Por que não estou triste? Me sinto tão de paz.

— Espero que encontre alguém que mereça receber esse carinho, pois você é um cavalheiro. — Ela piscou para ele, tentando aliviar a tensão.

— Você também. — Ele disse, inclinando-se para dar um beijo doce e rápido nos lábios dela.

Em seguida, a abraçou com força, como se quisesse guardar aquela lembrança para sempre.

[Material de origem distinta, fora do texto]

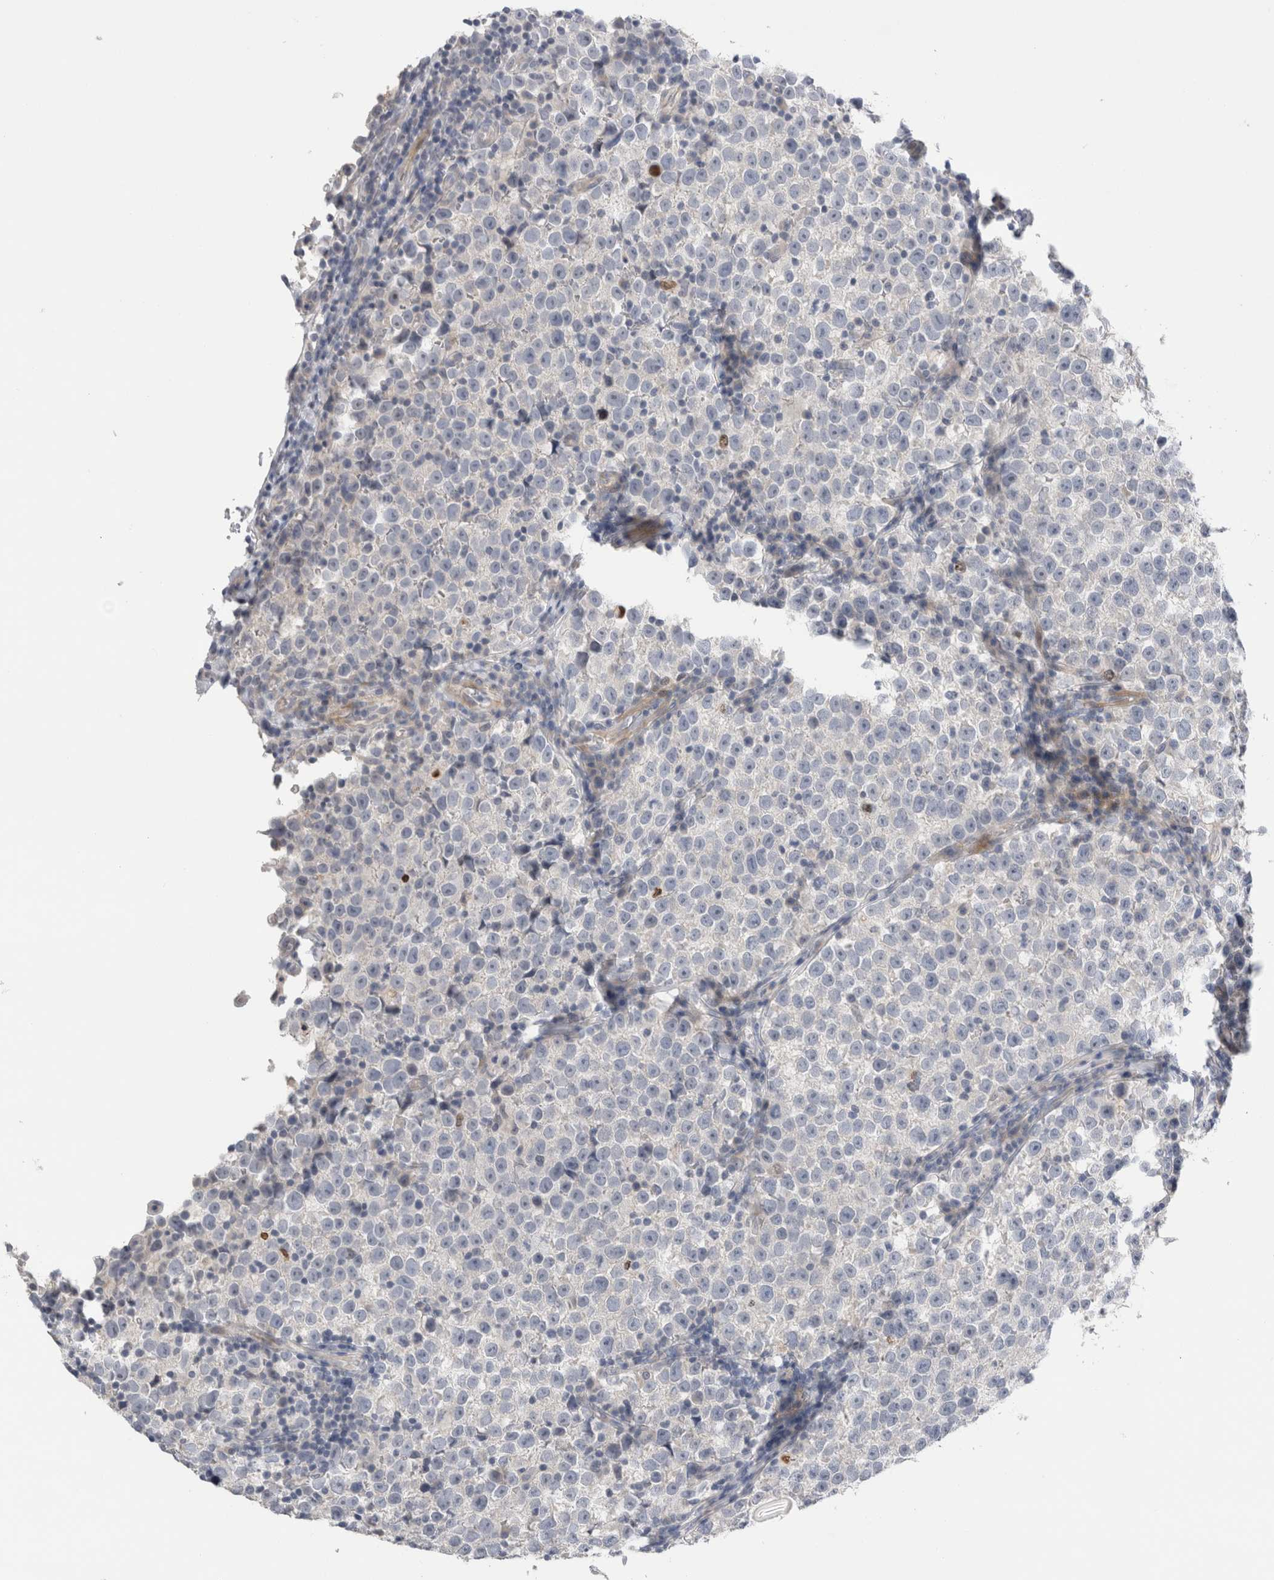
{"staining": {"intensity": "negative", "quantity": "none", "location": "none"}, "tissue": "testis cancer", "cell_type": "Tumor cells", "image_type": "cancer", "snomed": [{"axis": "morphology", "description": "Normal tissue, NOS"}, {"axis": "morphology", "description": "Seminoma, NOS"}, {"axis": "topography", "description": "Testis"}], "caption": "This is a image of immunohistochemistry (IHC) staining of testis cancer (seminoma), which shows no staining in tumor cells.", "gene": "SLC20A2", "patient": {"sex": "male", "age": 43}}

—Se você voltar à Terra, venha me visitar. Só que dessa vez, na Terra. Não quero entrar em uma nave nunca mais. — Ela brincou, rindo através das lágrimas.

— Ok. E se um dia resolver visitar meu planeta, venha me visitar... — Ele provocou, com um sorriso triste.

— Nunca precisou. Não faço questão de sair da Terra nunca mais. Para mim, esses seis meses já foram suficientes.
Ele riu, pegando a mão dela, para um breve e doce beijo.

— Nunca ter esquecerei minha garota de olhos grandes castanhos.

— Nem eu meu, príncipe dos olhos negros. — Ela fez uma reverencia toda desajeitada.

Eles riram juntos, um riso que era ao mesmo tempo de alívio e de despedida. Podiam não ser um amor eterno, e talvez nunca mais se veriam, mas aquela amizade, aquela conexão profunda, ficaria para sempre em seus corações.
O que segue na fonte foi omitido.